Data items>
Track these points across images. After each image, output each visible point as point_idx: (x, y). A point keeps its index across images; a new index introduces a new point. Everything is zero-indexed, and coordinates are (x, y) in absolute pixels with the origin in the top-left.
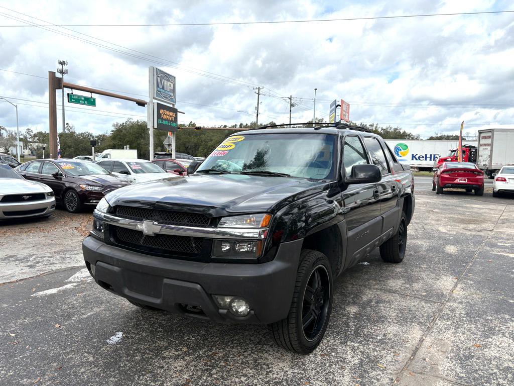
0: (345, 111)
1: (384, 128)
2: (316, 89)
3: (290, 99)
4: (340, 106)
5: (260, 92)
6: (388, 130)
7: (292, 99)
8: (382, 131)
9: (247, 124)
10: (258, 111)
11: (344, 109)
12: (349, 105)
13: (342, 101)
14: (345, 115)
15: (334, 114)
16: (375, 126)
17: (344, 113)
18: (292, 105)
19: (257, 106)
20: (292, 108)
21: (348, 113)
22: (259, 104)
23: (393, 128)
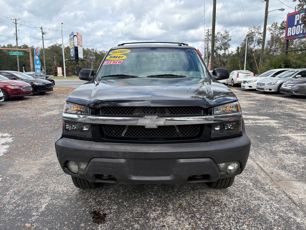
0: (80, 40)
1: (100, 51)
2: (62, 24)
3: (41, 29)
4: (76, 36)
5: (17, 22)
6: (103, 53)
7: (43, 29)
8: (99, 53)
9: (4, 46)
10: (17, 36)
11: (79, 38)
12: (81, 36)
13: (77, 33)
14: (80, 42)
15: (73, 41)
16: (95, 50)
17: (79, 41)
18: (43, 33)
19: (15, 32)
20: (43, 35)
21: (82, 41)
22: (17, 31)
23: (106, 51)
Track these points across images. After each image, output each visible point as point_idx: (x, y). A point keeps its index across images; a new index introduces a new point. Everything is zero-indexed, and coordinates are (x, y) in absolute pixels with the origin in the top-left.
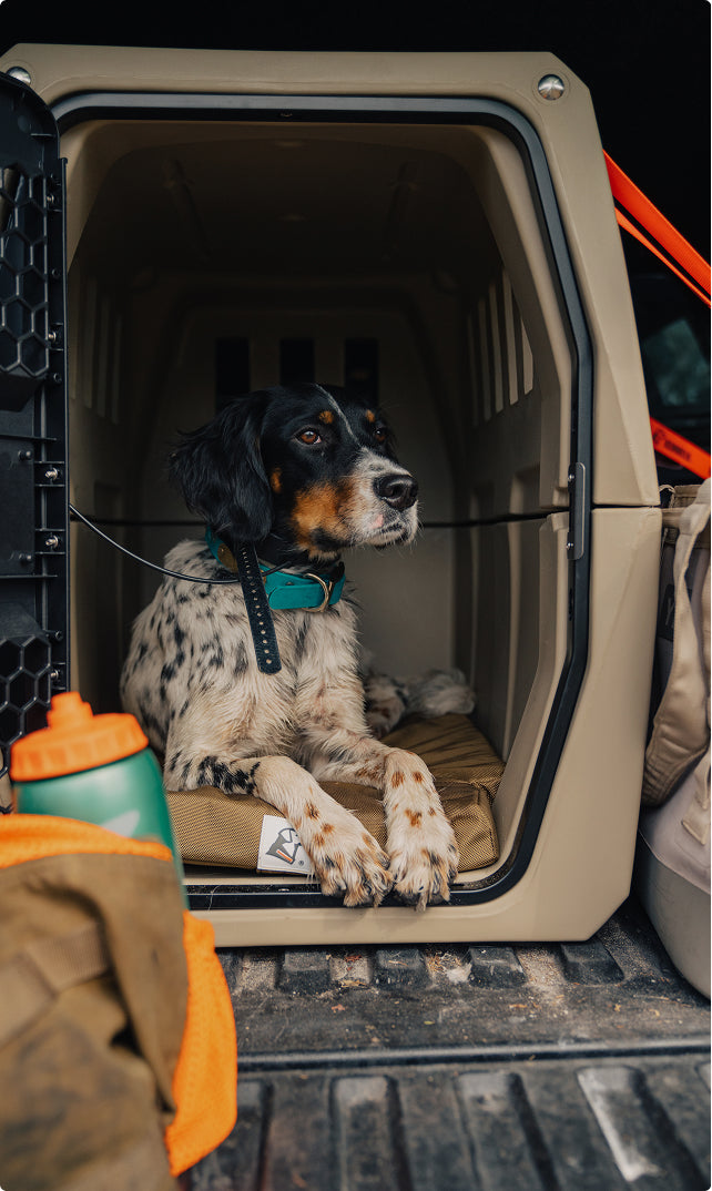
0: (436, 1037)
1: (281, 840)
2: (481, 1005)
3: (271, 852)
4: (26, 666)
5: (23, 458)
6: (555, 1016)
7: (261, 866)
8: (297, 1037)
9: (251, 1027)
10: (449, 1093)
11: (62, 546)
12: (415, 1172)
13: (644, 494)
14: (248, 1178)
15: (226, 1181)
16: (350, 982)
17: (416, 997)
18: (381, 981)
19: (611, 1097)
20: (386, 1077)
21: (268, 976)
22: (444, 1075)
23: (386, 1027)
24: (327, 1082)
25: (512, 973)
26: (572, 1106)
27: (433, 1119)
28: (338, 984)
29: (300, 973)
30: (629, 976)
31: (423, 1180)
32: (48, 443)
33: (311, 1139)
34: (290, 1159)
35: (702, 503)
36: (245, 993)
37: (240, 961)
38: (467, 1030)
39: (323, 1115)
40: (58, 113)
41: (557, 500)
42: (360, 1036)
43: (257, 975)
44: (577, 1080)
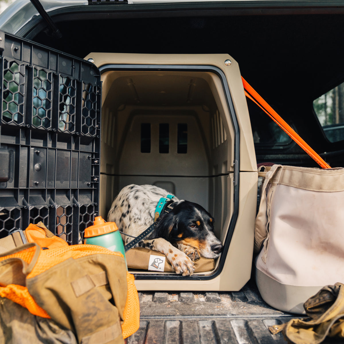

Task to complete>
Rewrite every line of the listing above, substituting "upper-left" for each occurrence of "top-left" and changing nothing else. Omit the pictures from your answer.

Response to the exercise>
Track these points across images. After each image, output each visible point as point_idx: (x, y). A point keeps its index across images; a new index introduces a new point. Everything is zero-indexed, and coordinates are (x, y) in absolute pixels with the origin in the upper-left.
0: (345, 111)
1: (384, 128)
2: (316, 89)
3: (290, 99)
4: (340, 106)
5: (260, 92)
6: (388, 130)
7: (292, 99)
8: (382, 131)
9: (247, 124)
10: (258, 111)
11: (344, 109)
12: (349, 105)
13: (342, 101)
14: (345, 115)
15: (334, 114)
16: (375, 126)
17: (344, 113)
18: (292, 105)
19: (257, 106)
20: (292, 108)
21: (348, 113)
22: (259, 104)
23: (393, 128)
0: (80, 40)
1: (100, 51)
2: (62, 24)
3: (41, 29)
4: (76, 36)
5: (17, 22)
6: (103, 53)
7: (43, 29)
8: (99, 53)
9: (4, 46)
10: (17, 36)
11: (79, 38)
12: (81, 36)
13: (77, 33)
14: (80, 42)
15: (73, 41)
16: (95, 50)
17: (79, 41)
18: (43, 33)
19: (15, 32)
20: (43, 35)
21: (82, 41)
22: (17, 31)
23: (106, 51)
Track these points across images. After each image, output each visible point as point_idx: (x, y). A point keeps its index across images; a new index introduces a new point. Everything is zero-indexed, and coordinates are (x, y) in absolute pixels with the origin in the upper-left.
0: (436, 1037)
1: (281, 840)
2: (481, 1005)
3: (271, 852)
4: (26, 666)
5: (23, 458)
6: (555, 1016)
7: (261, 866)
8: (297, 1037)
9: (251, 1027)
10: (449, 1093)
11: (62, 546)
12: (415, 1172)
13: (644, 494)
14: (248, 1178)
15: (226, 1181)
16: (350, 982)
17: (416, 997)
18: (381, 981)
19: (611, 1097)
20: (386, 1077)
21: (268, 976)
22: (444, 1075)
23: (386, 1027)
24: (327, 1082)
25: (512, 973)
26: (572, 1106)
27: (433, 1119)
28: (338, 984)
29: (300, 973)
30: (629, 976)
31: (423, 1180)
32: (48, 443)
33: (311, 1139)
34: (290, 1159)
35: (702, 503)
36: (245, 993)
37: (240, 961)
38: (467, 1030)
39: (323, 1115)
40: (58, 113)
41: (557, 500)
42: (360, 1036)
43: (257, 975)
44: (577, 1080)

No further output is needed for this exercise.